Le cas du chien intouchable

Un dernier cas est celui d’une consultation d’un chien intouchable pour lequel il faut faire une prise de sang. Il est tout à fait envisageable pour le vétérinaire de faire appel à un éducateur : en plus du suivi de fond (incluant de l’entraînement médical) qu’il fera avec l’animal, sa présence le jour de la consultation aura toute sa pertinence puisque l’éducateur sera chargé à la fois de surveiller l’animal et de suivre son état émotionnel, tout en le distrayant avec de la nourriture.
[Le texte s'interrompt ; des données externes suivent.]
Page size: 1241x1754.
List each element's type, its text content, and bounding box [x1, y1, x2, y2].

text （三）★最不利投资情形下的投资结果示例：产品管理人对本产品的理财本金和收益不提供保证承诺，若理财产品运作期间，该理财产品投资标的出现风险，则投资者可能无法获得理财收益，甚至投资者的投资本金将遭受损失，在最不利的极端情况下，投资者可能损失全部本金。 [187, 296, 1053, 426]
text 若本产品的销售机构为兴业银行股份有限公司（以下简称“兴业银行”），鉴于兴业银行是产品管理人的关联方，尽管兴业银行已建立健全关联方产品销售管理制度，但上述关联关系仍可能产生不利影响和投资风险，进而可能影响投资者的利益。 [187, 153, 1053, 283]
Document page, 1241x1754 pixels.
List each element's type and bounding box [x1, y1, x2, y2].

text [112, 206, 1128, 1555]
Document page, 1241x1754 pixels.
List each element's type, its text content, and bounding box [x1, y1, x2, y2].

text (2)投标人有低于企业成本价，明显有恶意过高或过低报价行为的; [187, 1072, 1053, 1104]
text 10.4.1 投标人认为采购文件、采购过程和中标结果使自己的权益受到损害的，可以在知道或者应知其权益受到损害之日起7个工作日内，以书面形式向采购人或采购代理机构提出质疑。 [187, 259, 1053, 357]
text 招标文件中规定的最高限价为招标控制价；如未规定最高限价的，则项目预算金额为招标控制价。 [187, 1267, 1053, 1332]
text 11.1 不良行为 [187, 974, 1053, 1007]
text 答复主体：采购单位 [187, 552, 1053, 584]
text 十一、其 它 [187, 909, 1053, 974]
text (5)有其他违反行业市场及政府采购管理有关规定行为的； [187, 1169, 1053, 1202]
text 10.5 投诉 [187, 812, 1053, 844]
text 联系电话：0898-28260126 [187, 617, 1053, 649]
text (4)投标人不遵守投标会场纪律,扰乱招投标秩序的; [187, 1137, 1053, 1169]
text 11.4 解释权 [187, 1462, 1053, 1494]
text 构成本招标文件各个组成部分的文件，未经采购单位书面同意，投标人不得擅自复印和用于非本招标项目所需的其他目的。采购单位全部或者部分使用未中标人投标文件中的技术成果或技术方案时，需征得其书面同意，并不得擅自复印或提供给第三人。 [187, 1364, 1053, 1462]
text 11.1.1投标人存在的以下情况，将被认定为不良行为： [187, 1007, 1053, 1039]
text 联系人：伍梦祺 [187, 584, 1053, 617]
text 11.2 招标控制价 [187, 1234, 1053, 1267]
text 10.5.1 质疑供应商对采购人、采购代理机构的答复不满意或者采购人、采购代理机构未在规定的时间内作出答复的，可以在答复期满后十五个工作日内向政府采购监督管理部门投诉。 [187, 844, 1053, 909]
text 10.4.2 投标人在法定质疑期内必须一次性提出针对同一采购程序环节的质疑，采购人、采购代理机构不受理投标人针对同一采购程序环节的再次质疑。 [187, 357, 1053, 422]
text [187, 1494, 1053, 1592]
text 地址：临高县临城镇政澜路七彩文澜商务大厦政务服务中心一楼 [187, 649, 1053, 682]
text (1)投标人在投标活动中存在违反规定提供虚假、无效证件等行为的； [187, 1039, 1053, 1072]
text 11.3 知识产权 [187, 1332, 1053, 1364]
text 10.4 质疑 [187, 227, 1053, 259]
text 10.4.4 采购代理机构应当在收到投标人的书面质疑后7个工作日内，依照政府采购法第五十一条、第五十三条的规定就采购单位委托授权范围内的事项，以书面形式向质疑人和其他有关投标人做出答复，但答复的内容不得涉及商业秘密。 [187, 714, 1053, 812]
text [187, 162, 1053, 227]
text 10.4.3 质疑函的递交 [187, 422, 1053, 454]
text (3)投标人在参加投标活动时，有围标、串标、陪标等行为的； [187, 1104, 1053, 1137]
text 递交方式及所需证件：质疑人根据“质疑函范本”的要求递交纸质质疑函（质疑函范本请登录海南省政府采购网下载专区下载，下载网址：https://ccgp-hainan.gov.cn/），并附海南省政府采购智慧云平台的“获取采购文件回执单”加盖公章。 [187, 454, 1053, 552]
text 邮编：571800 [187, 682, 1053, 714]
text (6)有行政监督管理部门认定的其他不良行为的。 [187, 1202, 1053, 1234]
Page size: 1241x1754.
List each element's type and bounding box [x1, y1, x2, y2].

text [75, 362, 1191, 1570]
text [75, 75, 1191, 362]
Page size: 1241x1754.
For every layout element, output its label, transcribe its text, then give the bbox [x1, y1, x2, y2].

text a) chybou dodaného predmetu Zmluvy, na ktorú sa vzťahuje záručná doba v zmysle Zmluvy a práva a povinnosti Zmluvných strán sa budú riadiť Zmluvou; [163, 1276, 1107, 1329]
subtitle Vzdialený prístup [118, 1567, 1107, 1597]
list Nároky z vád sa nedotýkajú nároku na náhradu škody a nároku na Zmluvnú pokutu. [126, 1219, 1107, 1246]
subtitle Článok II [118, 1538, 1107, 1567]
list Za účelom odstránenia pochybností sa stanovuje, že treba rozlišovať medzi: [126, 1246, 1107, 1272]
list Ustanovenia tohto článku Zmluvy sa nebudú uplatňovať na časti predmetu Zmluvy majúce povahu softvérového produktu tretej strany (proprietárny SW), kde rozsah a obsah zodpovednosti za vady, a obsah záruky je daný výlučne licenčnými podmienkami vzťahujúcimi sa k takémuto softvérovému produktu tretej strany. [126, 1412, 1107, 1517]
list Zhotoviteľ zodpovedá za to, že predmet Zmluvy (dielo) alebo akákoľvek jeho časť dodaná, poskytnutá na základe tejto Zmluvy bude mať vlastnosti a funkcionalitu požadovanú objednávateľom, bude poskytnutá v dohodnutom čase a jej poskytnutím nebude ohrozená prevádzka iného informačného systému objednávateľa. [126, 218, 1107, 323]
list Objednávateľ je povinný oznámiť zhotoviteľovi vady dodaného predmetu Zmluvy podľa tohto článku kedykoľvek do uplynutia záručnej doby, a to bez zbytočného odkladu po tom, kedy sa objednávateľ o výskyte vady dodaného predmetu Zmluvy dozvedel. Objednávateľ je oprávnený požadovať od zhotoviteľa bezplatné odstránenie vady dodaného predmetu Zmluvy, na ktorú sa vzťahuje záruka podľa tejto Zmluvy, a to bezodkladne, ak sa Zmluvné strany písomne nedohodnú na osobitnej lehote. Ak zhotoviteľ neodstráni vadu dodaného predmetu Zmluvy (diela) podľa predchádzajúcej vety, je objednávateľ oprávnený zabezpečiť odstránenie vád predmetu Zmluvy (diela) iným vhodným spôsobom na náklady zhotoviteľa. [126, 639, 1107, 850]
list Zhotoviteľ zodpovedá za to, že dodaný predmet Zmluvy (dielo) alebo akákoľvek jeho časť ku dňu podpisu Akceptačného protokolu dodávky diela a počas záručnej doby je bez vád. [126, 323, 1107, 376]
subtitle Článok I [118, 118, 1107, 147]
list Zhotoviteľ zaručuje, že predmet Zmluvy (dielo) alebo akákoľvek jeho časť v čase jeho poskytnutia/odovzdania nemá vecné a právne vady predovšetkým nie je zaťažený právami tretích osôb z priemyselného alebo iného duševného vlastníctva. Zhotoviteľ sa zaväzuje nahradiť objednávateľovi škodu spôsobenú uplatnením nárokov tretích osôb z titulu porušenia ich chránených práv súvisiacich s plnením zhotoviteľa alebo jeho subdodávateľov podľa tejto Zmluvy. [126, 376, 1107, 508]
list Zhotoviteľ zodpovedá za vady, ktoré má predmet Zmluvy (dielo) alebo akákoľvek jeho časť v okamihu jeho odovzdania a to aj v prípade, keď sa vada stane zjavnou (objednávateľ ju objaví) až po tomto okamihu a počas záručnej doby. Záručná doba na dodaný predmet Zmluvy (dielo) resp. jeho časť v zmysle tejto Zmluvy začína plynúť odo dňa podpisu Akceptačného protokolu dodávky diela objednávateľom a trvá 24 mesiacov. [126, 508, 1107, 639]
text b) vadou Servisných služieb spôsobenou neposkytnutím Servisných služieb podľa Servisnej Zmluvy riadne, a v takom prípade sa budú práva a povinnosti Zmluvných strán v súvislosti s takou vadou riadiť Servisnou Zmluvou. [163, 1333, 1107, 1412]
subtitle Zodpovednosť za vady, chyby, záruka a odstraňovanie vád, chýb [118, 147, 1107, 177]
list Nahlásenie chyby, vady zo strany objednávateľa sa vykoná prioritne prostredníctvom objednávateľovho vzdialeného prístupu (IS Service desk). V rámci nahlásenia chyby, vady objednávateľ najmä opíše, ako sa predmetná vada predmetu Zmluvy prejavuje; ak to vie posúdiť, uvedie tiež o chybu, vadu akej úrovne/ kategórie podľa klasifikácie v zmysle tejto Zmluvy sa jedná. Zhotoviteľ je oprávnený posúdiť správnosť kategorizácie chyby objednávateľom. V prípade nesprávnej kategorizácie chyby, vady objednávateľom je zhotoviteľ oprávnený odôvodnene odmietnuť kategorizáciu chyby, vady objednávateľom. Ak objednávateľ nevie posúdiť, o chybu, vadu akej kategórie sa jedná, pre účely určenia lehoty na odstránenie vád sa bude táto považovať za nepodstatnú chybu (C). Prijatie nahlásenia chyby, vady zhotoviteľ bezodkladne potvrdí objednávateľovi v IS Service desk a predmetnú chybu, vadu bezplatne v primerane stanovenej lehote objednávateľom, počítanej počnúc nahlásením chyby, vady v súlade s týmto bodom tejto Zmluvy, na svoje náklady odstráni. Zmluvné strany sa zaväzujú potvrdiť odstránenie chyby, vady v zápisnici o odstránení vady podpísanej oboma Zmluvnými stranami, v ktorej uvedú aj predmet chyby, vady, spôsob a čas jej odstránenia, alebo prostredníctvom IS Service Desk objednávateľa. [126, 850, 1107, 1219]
Une situation rendue possible du fait du lien préalablement créé entre le chien et l’éducateur. Le détenteur pourra aussi participer en grattant le pelage de l’animal pour ajouter à la distraction. Pendant ce temps-là, le vétérinaire pourra se placer à l’arrière de l’animal, derrière un rideau, et réaliser sa prise de sang au niveau d’une patte arrière.

Ne pas traumatiser l’animal

Dans les approches de réduction du stress, « la règle des 3 » est un principe de base à suivre. Il s’agit d’insister au maximum 3 secondes et de ne pas dépasser les 3 tentatives de manipulation d’un animal réfractaire. Au-delà, le risque est d’en arriver à un traumatisme lié aux soins, qui suivra l'animal durant toute sa vie. Cette pause ne doit pas être vue comme une erreur, bien au contraire. Elle permettra de réfléchir et de changer d’approche, si cela est possible le jour même, ou alors de décider avec le détenteur de reporter la visite afin de mieux l’adapter à l’animal.